*** RECORD SET ***

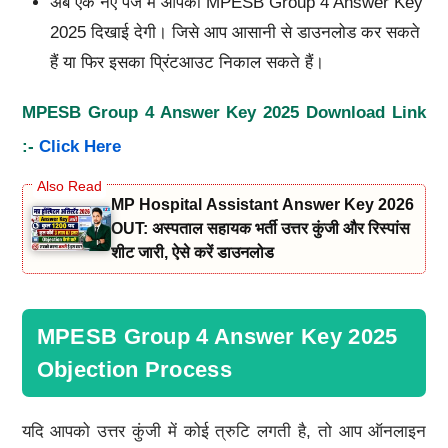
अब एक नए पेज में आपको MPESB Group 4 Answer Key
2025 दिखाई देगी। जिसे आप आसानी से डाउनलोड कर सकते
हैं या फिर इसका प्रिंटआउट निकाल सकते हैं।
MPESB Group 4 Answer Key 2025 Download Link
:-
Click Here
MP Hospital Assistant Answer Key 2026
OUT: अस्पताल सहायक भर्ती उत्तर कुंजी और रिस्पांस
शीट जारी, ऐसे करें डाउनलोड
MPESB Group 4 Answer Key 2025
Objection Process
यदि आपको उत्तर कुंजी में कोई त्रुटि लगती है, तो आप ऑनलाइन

***
*** RECORD SET ***

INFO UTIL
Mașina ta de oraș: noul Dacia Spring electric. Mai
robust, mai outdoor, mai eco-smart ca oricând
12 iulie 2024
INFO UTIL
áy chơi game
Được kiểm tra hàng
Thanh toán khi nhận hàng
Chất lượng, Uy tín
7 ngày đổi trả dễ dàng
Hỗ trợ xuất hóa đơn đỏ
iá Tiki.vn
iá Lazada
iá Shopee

***

Each line of the entries above that includes the string "Group" should be copied out.

▶ **THE ANSWER**:
अब एक नए पेज में आपको MPESB Group 4 Answer Key
MPESB Group 4 Answer Key 2025 Download Link
MPESB Group 4 Answer Key 2025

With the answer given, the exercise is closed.